BEGIN Entries supplied

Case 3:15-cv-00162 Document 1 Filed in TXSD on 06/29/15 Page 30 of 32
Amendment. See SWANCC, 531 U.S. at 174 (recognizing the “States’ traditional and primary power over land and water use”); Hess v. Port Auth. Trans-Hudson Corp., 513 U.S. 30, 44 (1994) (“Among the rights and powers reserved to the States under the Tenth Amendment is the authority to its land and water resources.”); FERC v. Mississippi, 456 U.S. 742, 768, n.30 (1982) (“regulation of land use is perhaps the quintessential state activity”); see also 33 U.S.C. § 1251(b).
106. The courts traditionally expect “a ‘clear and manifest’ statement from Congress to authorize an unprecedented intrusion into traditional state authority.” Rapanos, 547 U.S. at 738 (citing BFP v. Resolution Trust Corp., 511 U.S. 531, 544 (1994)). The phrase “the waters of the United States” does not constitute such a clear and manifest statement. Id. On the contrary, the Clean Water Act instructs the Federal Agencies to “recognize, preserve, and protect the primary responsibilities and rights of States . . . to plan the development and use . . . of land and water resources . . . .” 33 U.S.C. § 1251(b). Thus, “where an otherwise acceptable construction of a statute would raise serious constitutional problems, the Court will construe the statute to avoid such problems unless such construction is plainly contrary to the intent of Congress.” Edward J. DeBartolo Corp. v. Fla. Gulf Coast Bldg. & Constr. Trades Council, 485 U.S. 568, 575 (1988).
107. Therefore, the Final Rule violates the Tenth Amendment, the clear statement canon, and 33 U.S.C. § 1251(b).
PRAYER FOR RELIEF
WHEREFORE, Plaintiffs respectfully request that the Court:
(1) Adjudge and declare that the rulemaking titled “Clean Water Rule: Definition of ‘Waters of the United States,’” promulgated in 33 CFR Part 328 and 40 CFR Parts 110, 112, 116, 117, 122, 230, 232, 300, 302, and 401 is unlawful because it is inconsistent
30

END Entries supplied
BEGIN Entries supplied

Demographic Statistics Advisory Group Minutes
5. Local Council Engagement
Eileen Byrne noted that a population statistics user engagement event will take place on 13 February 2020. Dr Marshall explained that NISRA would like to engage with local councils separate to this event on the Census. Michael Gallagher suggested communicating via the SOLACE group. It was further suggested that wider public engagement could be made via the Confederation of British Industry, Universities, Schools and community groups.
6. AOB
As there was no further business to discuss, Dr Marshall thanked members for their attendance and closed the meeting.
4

END Entries supplied
BEGIN Entries supplied

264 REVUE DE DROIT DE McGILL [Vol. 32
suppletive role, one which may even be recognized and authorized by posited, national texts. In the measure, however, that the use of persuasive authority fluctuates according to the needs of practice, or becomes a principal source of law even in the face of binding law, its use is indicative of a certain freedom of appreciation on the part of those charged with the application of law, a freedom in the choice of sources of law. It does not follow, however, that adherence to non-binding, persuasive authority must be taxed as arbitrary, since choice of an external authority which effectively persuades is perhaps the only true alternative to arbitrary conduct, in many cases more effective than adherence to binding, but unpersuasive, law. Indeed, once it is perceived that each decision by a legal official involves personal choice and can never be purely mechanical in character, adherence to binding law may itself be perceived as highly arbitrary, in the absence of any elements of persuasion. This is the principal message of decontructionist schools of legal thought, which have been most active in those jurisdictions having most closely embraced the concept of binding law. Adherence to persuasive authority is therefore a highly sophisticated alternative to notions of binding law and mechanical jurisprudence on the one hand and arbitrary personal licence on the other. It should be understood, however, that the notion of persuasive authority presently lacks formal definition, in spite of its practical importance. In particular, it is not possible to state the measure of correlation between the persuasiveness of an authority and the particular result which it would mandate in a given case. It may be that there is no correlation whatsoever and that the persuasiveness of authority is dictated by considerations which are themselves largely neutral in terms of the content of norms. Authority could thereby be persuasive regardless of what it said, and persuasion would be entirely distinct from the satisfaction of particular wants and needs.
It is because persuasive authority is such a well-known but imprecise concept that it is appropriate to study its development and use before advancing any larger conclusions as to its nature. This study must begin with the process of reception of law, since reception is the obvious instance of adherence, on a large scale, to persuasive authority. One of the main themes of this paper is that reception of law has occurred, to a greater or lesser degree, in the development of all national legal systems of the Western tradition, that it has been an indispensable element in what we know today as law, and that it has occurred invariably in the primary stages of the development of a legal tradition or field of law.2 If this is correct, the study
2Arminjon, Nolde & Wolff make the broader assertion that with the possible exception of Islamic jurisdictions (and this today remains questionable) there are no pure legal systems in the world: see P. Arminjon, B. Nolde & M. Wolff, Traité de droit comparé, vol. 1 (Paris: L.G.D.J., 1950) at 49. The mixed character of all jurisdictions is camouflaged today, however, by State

END Entries supplied

Work order -> When a line contains the string "systems", count that line; once every line of the records has been checked, state the count alone.

Written response -> 2